[PROVIDED DATA]

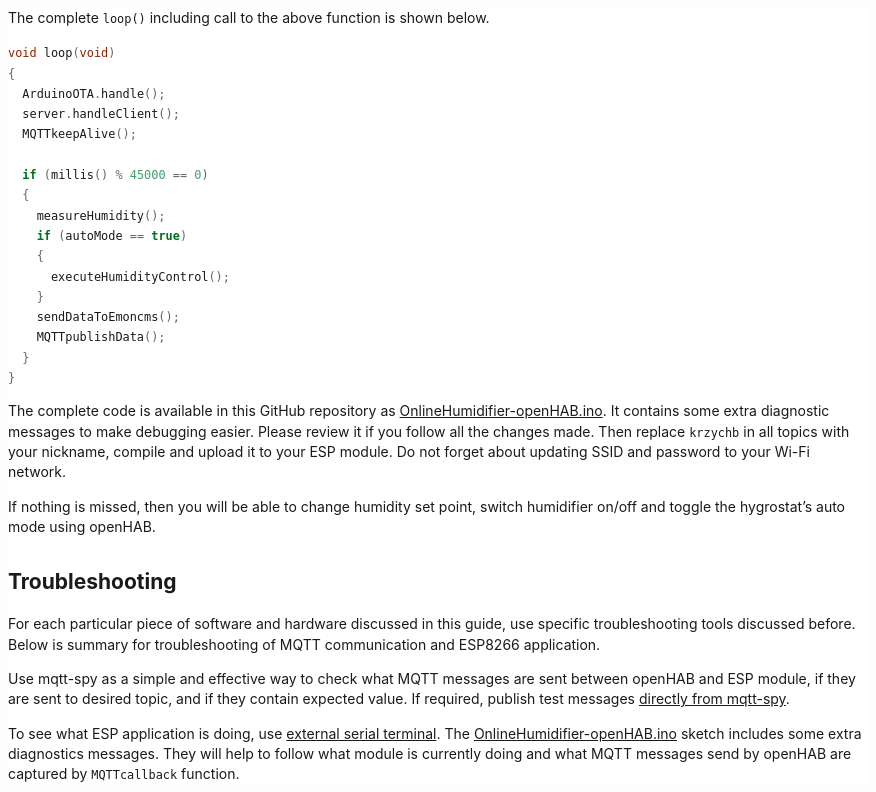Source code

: The complete ``` loop() ``` including call to the above function is shown below.

```cpp
void loop(void)
{
  ArduinoOTA.handle();
  server.handleClient();
  MQTTkeepAlive();

  if (millis() % 45000 == 0)
  {
    measureHumidity();
    if (autoMode == true)
    {
      executeHumidityControl();
    }
    sendDataToEmoncms();
    MQTTpublishData();
  }
}
```

The complete code is available in this GitHub repository as [OnlineHumidifier-openHAB.ino](OnlineHumidifier-openHAB). It contains some extra diagnostic messages to make debugging easier. Please review it if you follow all the changes made. Then replace ``` krzychb ``` in all topics with your nickname, compile and upload it to your ESP module. Do not forget about updating SSID and password to your Wi-Fi network. 

If nothing is missed, then you will be able to change humidity set point, switch humidifier on/off and toggle the hygrostat’s auto mode using openHAB.


## Troubleshooting

For each particular piece of software and hardware discussed in this guide, use specific troubleshooting tools discussed before. Below is summary for troubleshooting of MQTT communication and ESP8266 application. 

Use mqtt-spy as a simple and effective way to check what MQTT messages are sent between openHAB and ESP module, if they are sent to desired topic, and if they contain expected value. If required, publish test messages [directly from mqtt-spy](../A1-MQTT#send-mqtt-message-manually).

To see what ESP application is doing, use [external serial terminal](https://github.com/esp8266/Arduino/blob/master/doc/ota_updates/ota_updates.md#troubleshooting). The [OnlineHumidifier-openHAB.ino](OnlineHumidifier-openHAB) sketch includes some extra diagnostics messages. They will help to follow what module is currently doing and what MQTT messages send by openHAB are captured by ``` MQTTcallback ``` function. 
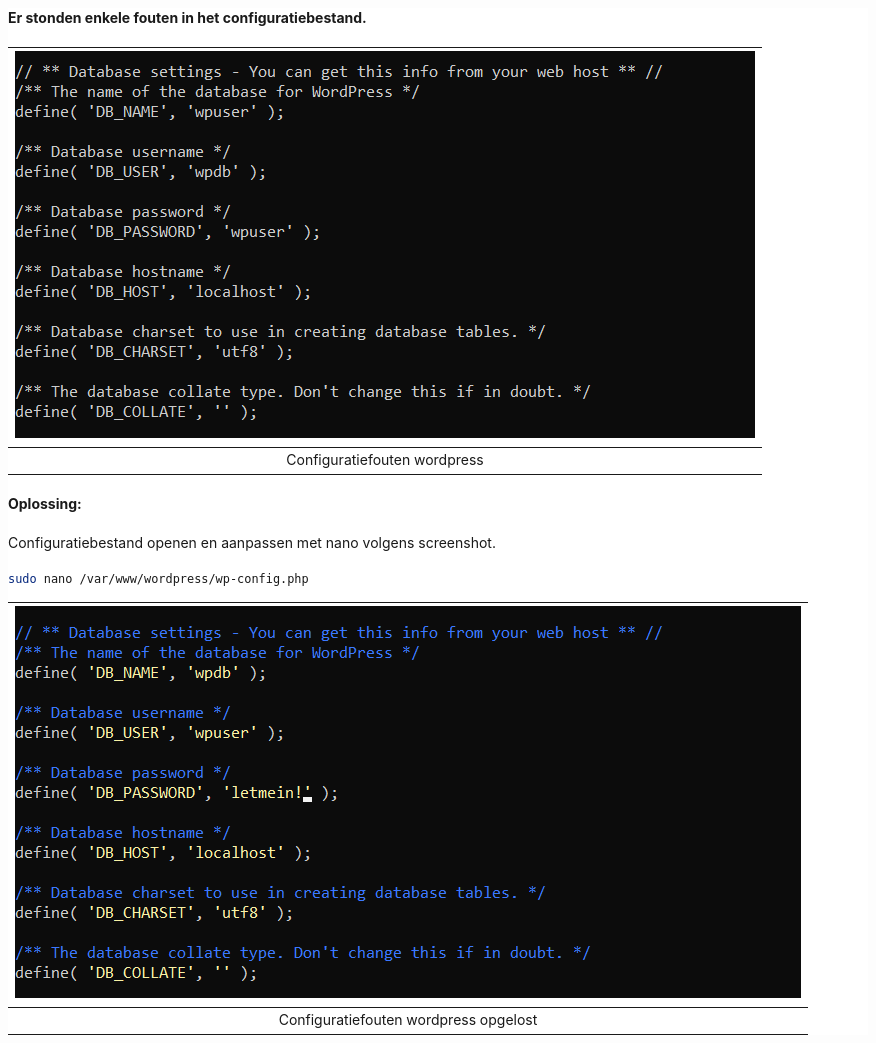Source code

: #### Er stonden enkele fouten in het configuratiebestand.

| ![Fouten in de configuratie van wordpress](./img/6-troubleshooting/VM2-wpConfigFouten.png) |
| :----------------------------------------------------------------------------------------: |
|                                Configuratiefouten wordpress                                |

#### Oplossing:

Configuratiebestand openen en aanpassen met nano volgens screenshot.

```bash
sudo nano /var/www/wordpress/wp-config.php
```

| ![Juiste configuratie wordpress](./img/6-troubleshooting/VM2-wpConfigOpgelost.png) |
| :--------------------------------------------------------------------------------: |
|                       Configuratiefouten wordpress opgelost                        |
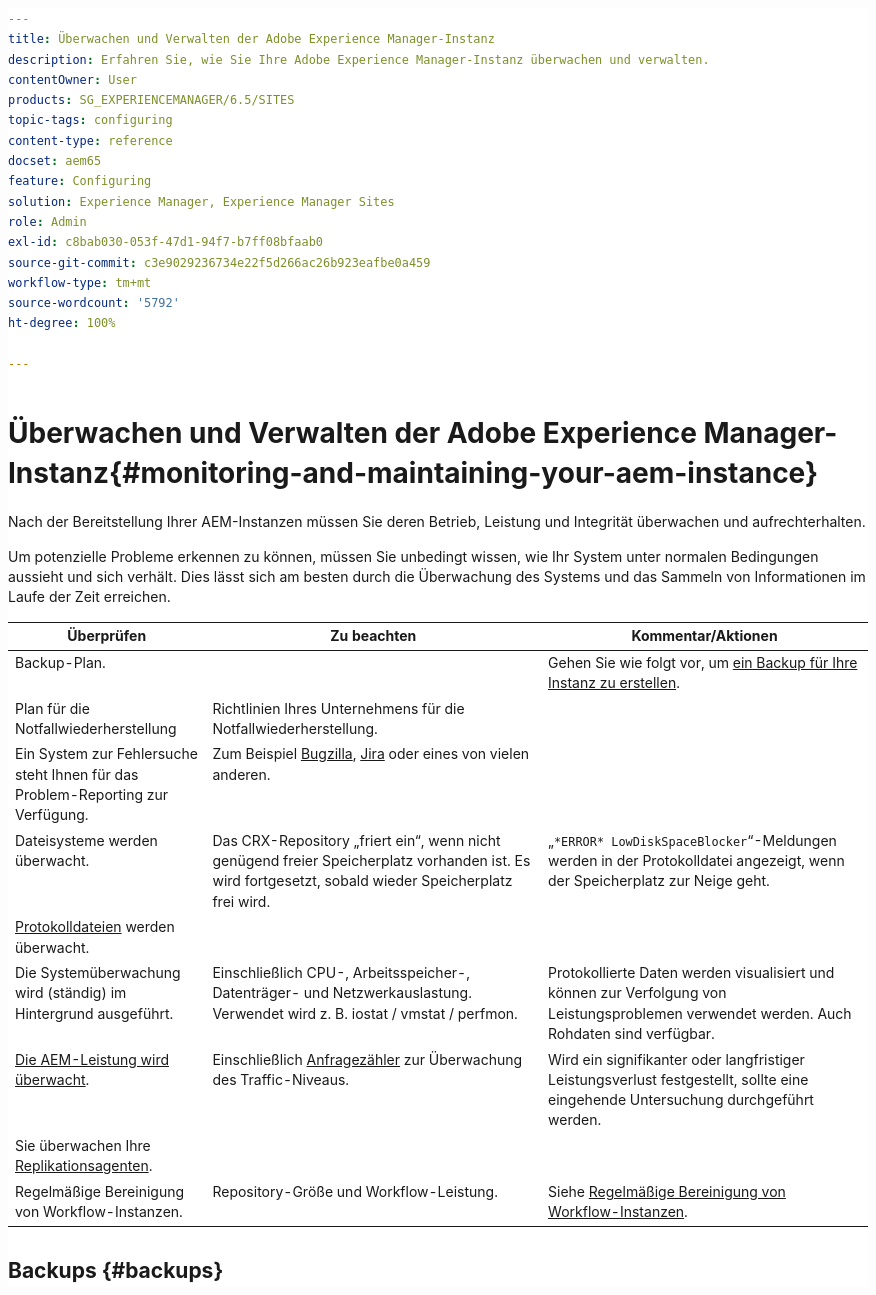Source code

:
 ```yaml
---
title: Überwachen und Verwalten der Adobe Experience Manager-Instanz
description: Erfahren Sie, wie Sie Ihre Adobe Experience Manager-Instanz überwachen und verwalten.
contentOwner: User
products: SG_EXPERIENCEMANAGER/6.5/SITES
topic-tags: configuring
content-type: reference
docset: aem65
feature: Configuring
solution: Experience Manager, Experience Manager Sites
role: Admin
exl-id: c8bab030-053f-47d1-94f7-b7ff08bfaab0
source-git-commit: c3e9029236734e22f5d266ac26b923eafbe0a459
workflow-type: tm+mt
source-wordcount: '5792'
ht-degree: 100%

---
```


# Überwachen und Verwalten der Adobe Experience Manager-Instanz{#monitoring-and-maintaining-your-aem-instance}

Nach der Bereitstellung Ihrer AEM-Instanzen müssen Sie deren Betrieb, Leistung und Integrität überwachen und aufrechterhalten.

Um potenzielle Probleme erkennen zu können, müssen Sie unbedingt wissen, wie Ihr System unter normalen Bedingungen aussieht und sich verhält. Dies lässt sich am besten durch die Überwachung des Systems und das Sammeln von Informationen im Laufe der Zeit erreichen.

| Überprüfen | Zu beachten | Kommentar/Aktionen |
|---|---|---|
| Backup-Plan. |  | Gehen Sie wie folgt vor, um [ein Backup für Ihre Instanz zu erstellen](/help/sites-deploying/monitoring-and-maintaining.md#backups). |
| Plan für die Notfallwiederherstellung | Richtlinien Ihres Unternehmens für die Notfallwiederherstellung. |  |
| Ein System zur Fehlersuche steht Ihnen für das Problem-Reporting zur Verfügung. | Zum Beispiel [Bugzilla](https://www.bugzilla.org/), [Jira](https://www.atlassian.com/software/jira) oder eines von vielen anderen. |  |
| Dateisysteme werden überwacht. | Das CRX-Repository „friert ein“, wenn nicht genügend freier Speicherplatz vorhanden ist. Es wird fortgesetzt, sobald wieder Speicherplatz frei wird. | „`*ERROR* LowDiskSpaceBlocker`“-Meldungen werden in der Protokolldatei angezeigt, wenn der Speicherplatz zur Neige geht. |
| [Protokolldateien](/help/sites-deploying/monitoring-and-maintaining.md#working-with-audit-records-and-log-files) werden überwacht. |  |  |
| Die Systemüberwachung wird (ständig) im Hintergrund ausgeführt. | Einschließlich CPU-, Arbeitsspeicher-, Datenträger- und Netzwerkauslastung. Verwendet wird z. B. iostat / vmstat / perfmon. | Protokollierte Daten werden visualisiert und können zur Verfolgung von Leistungsproblemen verwendet werden. Auch Rohdaten sind verfügbar. |
| [Die AEM-Leistung wird überwacht](/help/sites-deploying/monitoring-and-maintaining.md#monitoring-performance). | Einschließlich [Anfragezähler](/help/sites-deploying/monitoring-and-maintaining.md#request-counters) zur Überwachung des Traffic-Niveaus. | Wird ein signifikanter oder langfristiger Leistungsverlust festgestellt, sollte eine eingehende Untersuchung durchgeführt werden. |
| Sie überwachen Ihre [Replikationsagenten](/help/sites-deploying/monitoring-and-maintaining.md#monitoring-your-replication-agents). |  |  |
| Regelmäßige Bereinigung von Workflow-Instanzen. | Repository-Größe und Workflow-Leistung. | Siehe [Regelmäßige Bereinigung von Workflow-Instanzen](/help/sites-administering/workflows-administering.md#regular-purging-of-workflow-instances). |

## Backups {#backups}
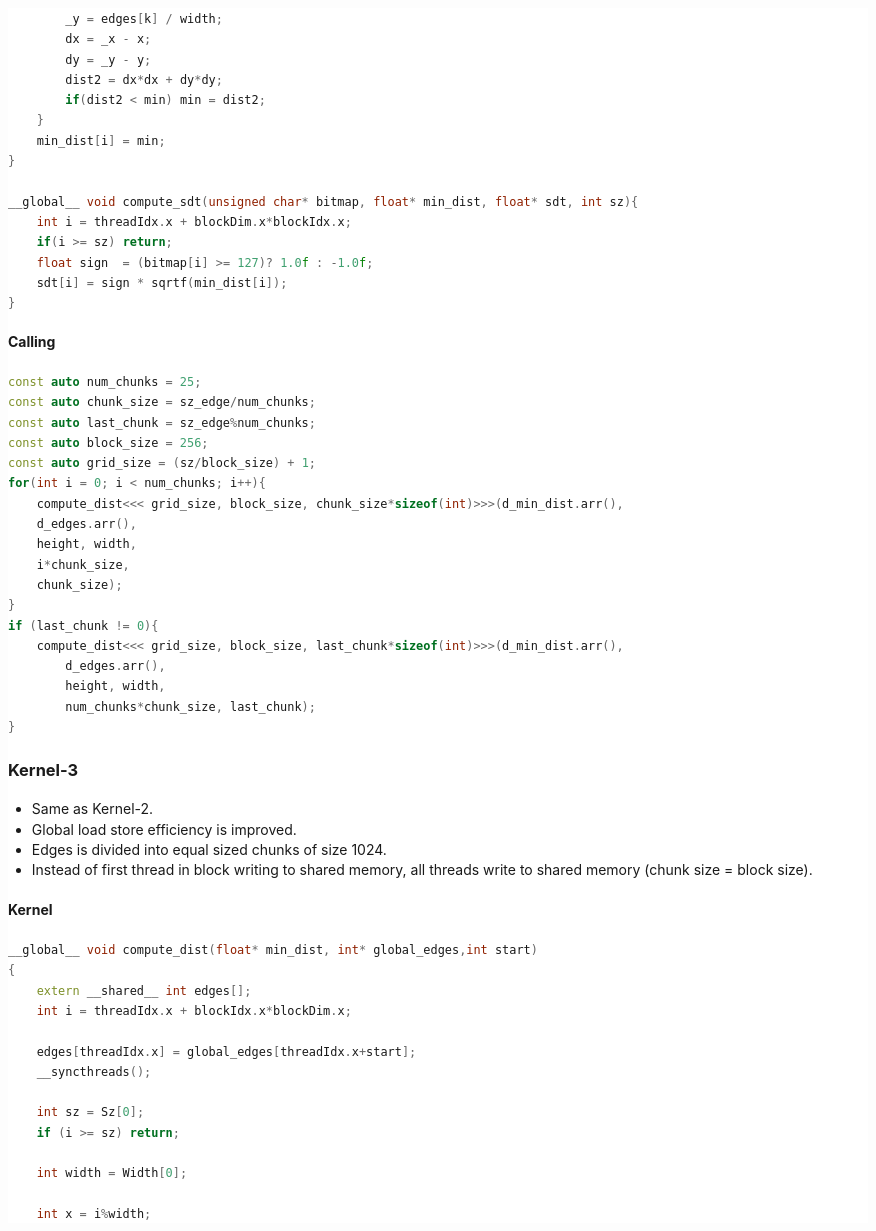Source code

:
 ```c++
		_y = edges[k] / width;
		dx = _x - x;
		dy = _y - y;
		dist2 = dx*dx + dy*dy;
		if(dist2 < min) min = dist2;
	}
	min_dist[i] = min;
}

__global__ void compute_sdt(unsigned char* bitmap, float* min_dist, float* sdt, int sz){
	int i = threadIdx.x + blockDim.x*blockIdx.x;
	if(i >= sz) return;
	float sign  = (bitmap[i] >= 127)? 1.0f : -1.0f;
    sdt[i] = sign * sqrtf(min_dist[i]);
}
```

#### Calling 

```c++
const auto num_chunks = 25;
const auto chunk_size = sz_edge/num_chunks;
const auto last_chunk = sz_edge%num_chunks;
const auto block_size = 256;	
const auto grid_size = (sz/block_size) + 1; 
for(int i = 0; i < num_chunks; i++){
	compute_dist<<< grid_size, block_size, chunk_size*sizeof(int)>>>(d_min_dist.arr(), 
	d_edges.arr(), 
	height, width,
    i*chunk_size, 
    chunk_size);
}
if (last_chunk != 0){
	compute_dist<<< grid_size, block_size, last_chunk*sizeof(int)>>>(d_min_dist.arr(),
		d_edges.arr(),
		height, width,
		num_chunks*chunk_size, last_chunk);
}
```

### Kernel-3

* Same as Kernel-2. 
* Global load store efficiency is improved. 
* Edges is divided into equal sized chunks of size 1024.
* Instead of first thread in block writing to shared memory, all threads write to shared memory (chunk size = block size).

#### Kernel

```c++
__global__ void compute_dist(float* min_dist, int* global_edges,int start)
{
	extern __shared__ int edges[];
	int i = threadIdx.x + blockIdx.x*blockDim.x;

	edges[threadIdx.x] = global_edges[threadIdx.x+start];
	__syncthreads();

	int sz = Sz[0];
	if (i >= sz) return;
	
	int width = Width[0];
	
	int x = i%width;
```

[/PROVIDED DATA]

◆ WORK REQUEST ◆
The lines you need are those with the word "bitmap"; list them from the entries.

◆ YOUR SOLUTION ◆
__global__ void compute_sdt(unsigned char* bitmap, float* min_dist, float* sdt, int sz){
	float sign  = (bitmap[i] >= 127)? 1.0f : -1.0f;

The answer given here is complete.